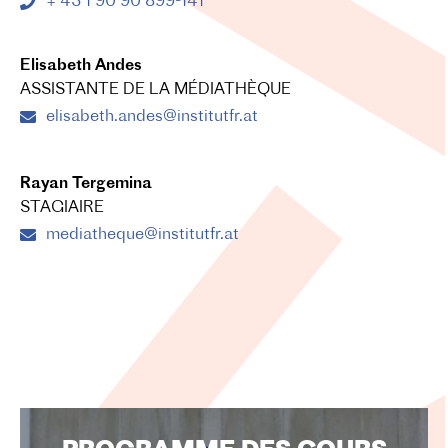
+ 43 1 90 90 899-141
Elisabeth Andes
ASSISTANTE DE LA MÉDIATHÈQUE
elisabeth.andes@institutfr.at
Rayan Tergemina
STAGIAIRE
mediatheque@institutfr.at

- **Description of the task**
Your task is to repeat the data above exactly while excluding the pictures.

- **Solved exercise**
+ 43 1 90 90 899-141
Elisabeth Andes
ASSISTANTE DE LA MÉDIATHÈQUE
elisabeth.andes@institutfr.at
Rayan Tergemina
STAGIAIRE
mediatheque@institutfr.at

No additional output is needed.